The task force was announced March 1 in a campus-wide e-mail from Dean of the College Katherine Bergeron and Provost David Kertzer '69 P'95 P'98. The committee, which will undertake a broad review of the College and its curriculum, will comprise 13 members, including 10 faculty, two of whom are also members of the University administration.

"Demands on educated people are changing," Vasudevan said of the task force's importance. "We don't need to give up our philosophy - it's just adding onto what we already have," he added.

"I don't think the discussion has ever reached the level it is at now on campus," Becker said.

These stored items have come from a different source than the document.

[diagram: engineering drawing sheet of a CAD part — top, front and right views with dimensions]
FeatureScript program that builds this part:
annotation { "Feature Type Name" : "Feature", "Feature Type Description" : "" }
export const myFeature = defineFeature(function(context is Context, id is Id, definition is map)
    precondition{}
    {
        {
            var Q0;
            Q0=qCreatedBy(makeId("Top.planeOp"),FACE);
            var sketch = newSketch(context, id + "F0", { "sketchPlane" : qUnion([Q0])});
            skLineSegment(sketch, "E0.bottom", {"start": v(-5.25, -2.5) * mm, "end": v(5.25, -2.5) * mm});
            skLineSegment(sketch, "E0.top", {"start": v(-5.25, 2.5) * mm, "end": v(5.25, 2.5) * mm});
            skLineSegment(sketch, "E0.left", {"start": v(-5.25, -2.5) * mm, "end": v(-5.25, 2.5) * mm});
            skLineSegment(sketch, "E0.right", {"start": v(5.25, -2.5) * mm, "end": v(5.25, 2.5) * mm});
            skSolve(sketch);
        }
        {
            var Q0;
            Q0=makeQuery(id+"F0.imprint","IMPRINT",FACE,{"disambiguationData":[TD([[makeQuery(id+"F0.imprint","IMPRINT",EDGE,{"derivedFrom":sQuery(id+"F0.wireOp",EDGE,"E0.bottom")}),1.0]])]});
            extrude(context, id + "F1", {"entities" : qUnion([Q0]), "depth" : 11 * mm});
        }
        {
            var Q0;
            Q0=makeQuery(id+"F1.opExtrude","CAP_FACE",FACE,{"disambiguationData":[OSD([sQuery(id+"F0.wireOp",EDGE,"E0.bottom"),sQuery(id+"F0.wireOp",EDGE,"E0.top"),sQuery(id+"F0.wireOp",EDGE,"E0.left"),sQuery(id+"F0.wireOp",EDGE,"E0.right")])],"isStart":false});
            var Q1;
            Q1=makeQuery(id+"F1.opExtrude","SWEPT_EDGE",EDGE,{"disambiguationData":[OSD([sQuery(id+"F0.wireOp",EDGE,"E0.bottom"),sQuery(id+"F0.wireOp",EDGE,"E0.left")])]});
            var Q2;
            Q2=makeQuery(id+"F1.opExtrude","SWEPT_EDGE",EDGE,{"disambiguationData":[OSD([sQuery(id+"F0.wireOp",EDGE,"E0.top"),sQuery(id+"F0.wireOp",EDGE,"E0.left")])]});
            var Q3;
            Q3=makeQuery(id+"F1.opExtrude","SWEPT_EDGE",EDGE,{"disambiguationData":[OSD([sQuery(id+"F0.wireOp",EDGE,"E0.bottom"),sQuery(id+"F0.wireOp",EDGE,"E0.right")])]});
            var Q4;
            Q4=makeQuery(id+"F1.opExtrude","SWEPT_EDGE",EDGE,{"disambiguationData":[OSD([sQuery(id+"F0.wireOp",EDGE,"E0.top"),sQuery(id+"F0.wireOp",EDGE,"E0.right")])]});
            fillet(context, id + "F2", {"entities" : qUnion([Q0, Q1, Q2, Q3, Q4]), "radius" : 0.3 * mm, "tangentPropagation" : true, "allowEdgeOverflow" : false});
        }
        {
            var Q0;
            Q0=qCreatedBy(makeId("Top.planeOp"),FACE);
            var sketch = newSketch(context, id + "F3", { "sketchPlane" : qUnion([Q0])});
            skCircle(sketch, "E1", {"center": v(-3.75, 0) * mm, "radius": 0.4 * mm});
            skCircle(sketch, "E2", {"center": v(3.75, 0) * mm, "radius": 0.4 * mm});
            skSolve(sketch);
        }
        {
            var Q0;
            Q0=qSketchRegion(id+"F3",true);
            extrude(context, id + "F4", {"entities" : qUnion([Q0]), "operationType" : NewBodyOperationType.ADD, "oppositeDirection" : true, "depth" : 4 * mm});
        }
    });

Professors have begun to discuss revamping concentrations they supervise, and departments have begun to recognize that the New Curriculum may have shortcomings, he added.

"Seems to me that the environment is appropriate for change right now," Becker said.

Vasudevan said his experiences as a South Asian studies concentrator pushed him to apply for the position. In a program he described as "diffuse" and lacking in strict requirements, Vasudevan found an atmosphere of academic inquiry he would like to spread across campus.

"I was frustrated with the idea that I was forced to justify every class I was taking," Vasudevan said, but he added that he now feels this process should be applied to other more restrictive majors.

Vasudevan said the curriculum should require students to think about why they take the courses they choose regardless of whether they are required for a concentration.

Becker said he is not taking his position on the task force with a single initiative or issue in mind. "I don't have some power issues that I want to push forward," he said. "I think I'm in a position where I can be appropriately critical and also appropriately defensive (on any issue)."

For Heckscher, her role on the task force is simple: "Represent the student body," she said.

"I think the New Curriculum is no longer new, and it's nice to see an acknowledgement of that and a rethinking (of the College)," Heckscher said.

Thirty students submitted written applications, including a short personal statement on why they should be the student body's representative on the committee, and half were called back to be interviewed by UCS members.

Students were chosen according to five criteria ranging from an applicant's ability to critically evaluate their work with the committee to the potential diversity they could bring to the task force, Damiano said.

The small number of students could prove a critical shortcoming for the committee, as it condenses sentiment of the undergraduate student body into the contributions of three representatives, Damiano said.

"It's very hard to have a sample of all the different concentrations," Damiano added as an example of how the committee could overlook the perspectives of different campus groups.

Adequate student representation on the committee is something Vasudevan and Becker said they would wait to evaluate, while Heckscher said she feels the number of student members is surprisingly high.

"We have more student representation on any of our curriculum committees than any of our peer schools," Heckscher said. "While I feel the more student representation the better, I'm happy that (administrators) have given (us) what they have," she added.

Though Damiano urged the new members to make their voices heard in meetings, she said she believes "the committee also needs to make an effort to engage the student body through forums or surveys or an e-mail address where students can send feedback."